▸ Your assignment
From the records below, copy out word for word the lines beginning with the one that contains "kierowców oraz pieszych." and ending with the one that contains "z innymi podmiotami".

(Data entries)
╭──
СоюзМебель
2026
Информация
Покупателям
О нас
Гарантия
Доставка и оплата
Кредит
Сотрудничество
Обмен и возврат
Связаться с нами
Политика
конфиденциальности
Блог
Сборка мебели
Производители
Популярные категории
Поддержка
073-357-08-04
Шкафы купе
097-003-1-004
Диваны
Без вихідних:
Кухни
╰──
╭──
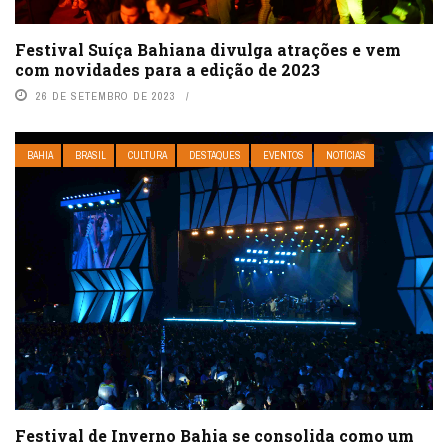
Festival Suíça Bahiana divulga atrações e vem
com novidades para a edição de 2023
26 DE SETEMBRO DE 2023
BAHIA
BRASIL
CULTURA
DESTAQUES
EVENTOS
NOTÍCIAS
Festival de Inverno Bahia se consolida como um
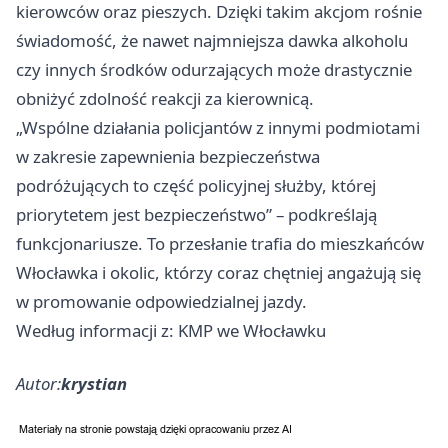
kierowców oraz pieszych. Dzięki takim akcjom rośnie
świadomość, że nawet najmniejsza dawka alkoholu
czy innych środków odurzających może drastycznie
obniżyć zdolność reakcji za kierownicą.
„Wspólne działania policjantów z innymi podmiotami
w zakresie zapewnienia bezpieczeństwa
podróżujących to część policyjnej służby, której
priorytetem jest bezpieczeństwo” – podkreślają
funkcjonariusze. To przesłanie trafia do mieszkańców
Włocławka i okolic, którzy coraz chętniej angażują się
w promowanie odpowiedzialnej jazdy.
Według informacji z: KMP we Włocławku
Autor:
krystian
╰──
▸ Completed task
kierowców oraz pieszych. Dzięki takim akcjom rośnie
świadomość, że nawet najmniejsza dawka alkoholu
czy innych środków odurzających może drastycznie
obniżyć zdolność reakcji za kierownicą.
„Wspólne działania policjantów z innymi podmiotami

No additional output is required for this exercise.